━━━ EXTRACT

Students post in the class chatroom on Google Classroom* under the New Announcements/Stream tab.
*Only available to those signed up in the course.
A screenshot is shown for prospective parents to view.
Students are assigned to read the textbook. A video explains more advanced details. The textbook includes questions at the end to check for understanding. Hints and answers are given. Lexi, the ai chatbot answers individual student questions live if needed.
Access the Life Science for Homeschool textbook link on the Google Classroom* under the Classwork tab. This opens the Cellular Respiration section of the ck-12 Flexbook online.
*Only available to those signed up in the course.
A screenshot is shown for prospective parents to view.
This inquiry helps students identify that sugar as the source of cellular energy, rather than sweeteners or "energy" drinks with zero calories. Yeast is used as a model organism. In this case, yeast is performing fermentation as well as cellular respiration, producing both alcohol (fermentation) and carbon dioxide (cellular respiration). The sugary drinks should produce more bubbles and bigger balloons than the zero calorie drinks, low-cal "energy drinks," or water.
The activity details are on the student page.
Students are learning how to graph accurately, and it is important to take the time to do this well at this age. Students may confuse data tables with graphs: a graph has an x-axis and a y-axis. Data tables are numbers in columns, also known as spreadsheets.
Which "energy drinks" provide real energy for our cells? The higher calorie sugary drinks made more carbon dioxide.
What evidence supports your claim? We found the actual calories for each drink and measured yeast production of carbon dioxide to show these results. Yeast breaks down sugar to make carbon dioxide and water during cellular respiration and fermentation.
Use the graph to explain your thinking. The graph of bubble scores clearly show that drinks with more calories score higher than drinks with less, even if the drink tasted sweet from a sweetener such as stevia, and even if the drink was labeled an "energy drink." Energy drinks do not have real cell energy.
3 packets of Fleischmann's yeast (Rapid Rise).
6 balloons to fit on the neck of water bottles or conical flasks.
6 empty recyclable water bottles or conical flasks.
6 non-bubbly drinks to compare: tap water, two sugary drinks (such as apple juice, mango juice), two zero-calorie sweetened drinks (such as Zevia, Diet Coke), and a sugar-free "energy drink." Save the bottles so we can read the food labels.

━━━━━━

## ACTIVITIES
1. Answer these questions from the lesson on cellular respiration:
(a) Under which Google Classroom tab is the textbook link found?
(b) What organism serves as the model in the inquiry?
(c) How many packets of yeast are listed, and of what kind?
2. Continue the lesson on cellular respiration, picking up after its last sentence.

━━━ EXTRACTED DATA

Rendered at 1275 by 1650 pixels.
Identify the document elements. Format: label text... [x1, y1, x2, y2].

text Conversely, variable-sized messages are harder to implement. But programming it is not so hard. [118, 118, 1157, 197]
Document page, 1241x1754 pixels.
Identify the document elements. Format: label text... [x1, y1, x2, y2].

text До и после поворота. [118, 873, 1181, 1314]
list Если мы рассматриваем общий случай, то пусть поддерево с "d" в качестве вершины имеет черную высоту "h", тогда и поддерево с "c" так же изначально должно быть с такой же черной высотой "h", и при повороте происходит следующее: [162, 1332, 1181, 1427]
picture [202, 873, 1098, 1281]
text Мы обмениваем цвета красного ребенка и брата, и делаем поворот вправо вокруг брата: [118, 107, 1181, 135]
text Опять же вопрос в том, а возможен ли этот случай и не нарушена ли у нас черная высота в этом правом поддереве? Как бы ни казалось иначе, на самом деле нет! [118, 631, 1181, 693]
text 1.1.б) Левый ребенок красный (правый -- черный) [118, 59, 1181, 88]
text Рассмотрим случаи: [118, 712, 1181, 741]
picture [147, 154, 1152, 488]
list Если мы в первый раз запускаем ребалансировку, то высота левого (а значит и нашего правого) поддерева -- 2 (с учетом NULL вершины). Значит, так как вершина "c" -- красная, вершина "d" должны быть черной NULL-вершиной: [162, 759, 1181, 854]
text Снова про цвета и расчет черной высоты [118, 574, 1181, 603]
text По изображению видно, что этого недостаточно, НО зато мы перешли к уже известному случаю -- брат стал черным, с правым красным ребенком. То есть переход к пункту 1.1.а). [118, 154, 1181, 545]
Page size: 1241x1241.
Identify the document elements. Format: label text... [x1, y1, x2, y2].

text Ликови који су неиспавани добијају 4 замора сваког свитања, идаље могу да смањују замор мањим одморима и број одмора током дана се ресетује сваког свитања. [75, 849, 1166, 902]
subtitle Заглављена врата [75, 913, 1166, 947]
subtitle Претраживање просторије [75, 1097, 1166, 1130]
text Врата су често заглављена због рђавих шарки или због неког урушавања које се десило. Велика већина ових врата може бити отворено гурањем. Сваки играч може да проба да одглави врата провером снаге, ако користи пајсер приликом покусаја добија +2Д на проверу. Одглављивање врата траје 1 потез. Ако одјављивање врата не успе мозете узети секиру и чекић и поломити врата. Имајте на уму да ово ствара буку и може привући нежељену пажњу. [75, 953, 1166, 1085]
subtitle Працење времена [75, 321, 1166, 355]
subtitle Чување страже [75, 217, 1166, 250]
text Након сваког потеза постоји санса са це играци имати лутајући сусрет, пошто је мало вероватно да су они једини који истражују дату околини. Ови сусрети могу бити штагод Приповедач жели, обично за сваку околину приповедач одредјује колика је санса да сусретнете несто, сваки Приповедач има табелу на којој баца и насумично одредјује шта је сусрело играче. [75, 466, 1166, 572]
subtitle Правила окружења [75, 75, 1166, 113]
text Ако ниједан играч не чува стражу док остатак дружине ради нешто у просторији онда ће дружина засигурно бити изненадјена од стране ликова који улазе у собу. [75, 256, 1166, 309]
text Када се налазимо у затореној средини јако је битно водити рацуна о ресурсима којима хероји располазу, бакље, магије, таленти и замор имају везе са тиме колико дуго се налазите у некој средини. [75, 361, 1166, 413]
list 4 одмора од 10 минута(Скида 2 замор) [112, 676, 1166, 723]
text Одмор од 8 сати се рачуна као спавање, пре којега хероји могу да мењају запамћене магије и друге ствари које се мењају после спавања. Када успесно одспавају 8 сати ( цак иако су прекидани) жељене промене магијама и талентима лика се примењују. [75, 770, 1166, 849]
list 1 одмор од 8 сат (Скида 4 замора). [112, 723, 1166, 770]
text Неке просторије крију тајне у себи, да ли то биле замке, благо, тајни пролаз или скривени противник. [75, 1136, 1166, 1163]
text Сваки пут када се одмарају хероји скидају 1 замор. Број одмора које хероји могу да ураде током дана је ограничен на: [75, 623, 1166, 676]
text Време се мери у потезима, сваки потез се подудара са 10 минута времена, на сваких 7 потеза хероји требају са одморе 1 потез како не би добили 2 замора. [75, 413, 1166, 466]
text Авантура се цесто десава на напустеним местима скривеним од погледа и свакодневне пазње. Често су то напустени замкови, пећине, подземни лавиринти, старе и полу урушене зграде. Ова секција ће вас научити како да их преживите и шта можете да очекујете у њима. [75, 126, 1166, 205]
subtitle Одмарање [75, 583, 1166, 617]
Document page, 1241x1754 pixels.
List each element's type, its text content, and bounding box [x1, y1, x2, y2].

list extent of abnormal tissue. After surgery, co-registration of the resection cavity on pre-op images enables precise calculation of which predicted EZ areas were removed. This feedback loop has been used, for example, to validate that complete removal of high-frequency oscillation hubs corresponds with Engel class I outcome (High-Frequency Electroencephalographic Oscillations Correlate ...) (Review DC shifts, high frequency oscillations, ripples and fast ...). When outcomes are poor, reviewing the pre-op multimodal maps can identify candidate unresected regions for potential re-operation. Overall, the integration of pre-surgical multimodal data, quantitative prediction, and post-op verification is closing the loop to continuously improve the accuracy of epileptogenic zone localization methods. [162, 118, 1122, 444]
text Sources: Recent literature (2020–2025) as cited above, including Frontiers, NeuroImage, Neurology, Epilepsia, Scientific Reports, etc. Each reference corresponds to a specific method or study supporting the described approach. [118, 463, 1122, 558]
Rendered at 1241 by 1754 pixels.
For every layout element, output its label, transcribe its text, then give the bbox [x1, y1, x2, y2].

━━━━━━

## ANSWERS IN ORDER
1.
(a) The Classwork tab.
(b) Yeast.
(c) 3 packets of Fleischmann's yeast (Rapid Rise).

2.
A basin of warm water that the drinks can sit in for an hour prior to the activity.
7th grade Common Core math standards incorporate the base-10 exponents used in this example. However, students may need support for manipulating and dividing numbers above 10-squared, such as 10-to-the-power-of-22 (22 zeroes). All the math is written out in the student lesson.
Cellular Respiration Lesson Cluster: Unit 2, Week 4
Next Generation Science Standards (State)
MS-LS1-3 Use argument supported by evidence for how the body is a system of interacting subsystems.
MS-LS1-7 Develop a model to describe how food is rearranged through chemical reactions forming new molecules that support growth and/or release energy.
College Board (National) Grades 6-8
Matter is transferred from organisms to the physical (abiotic) environment when molecules from food react with oxygen to produce carbon dioxide and water in a process called cellular respiration. Cellular respiration takes place in most species.
LSM-PE.4.1.1 Create a representation to describe the cycling of a carbon atom from the physical (abiotic) environment through the molecules of the biological (biotic) components of an ecosystem back to the physical (abiotic) environment. [BOUNDARY: The chemical structure of any of the molecules is not appropriate.]
LSM-PE.4.1.2 Make and justify a claim concerning whether a particular molecule of oxygen inhaled today could be made of the same atoms of oxygen inhaled by someone a hundred years ago. Make and justify a claim concerning whether a particular molecule of water consumed today could be made of the same atoms of hydrogen and oxygen consumed by someone a hundred years ago.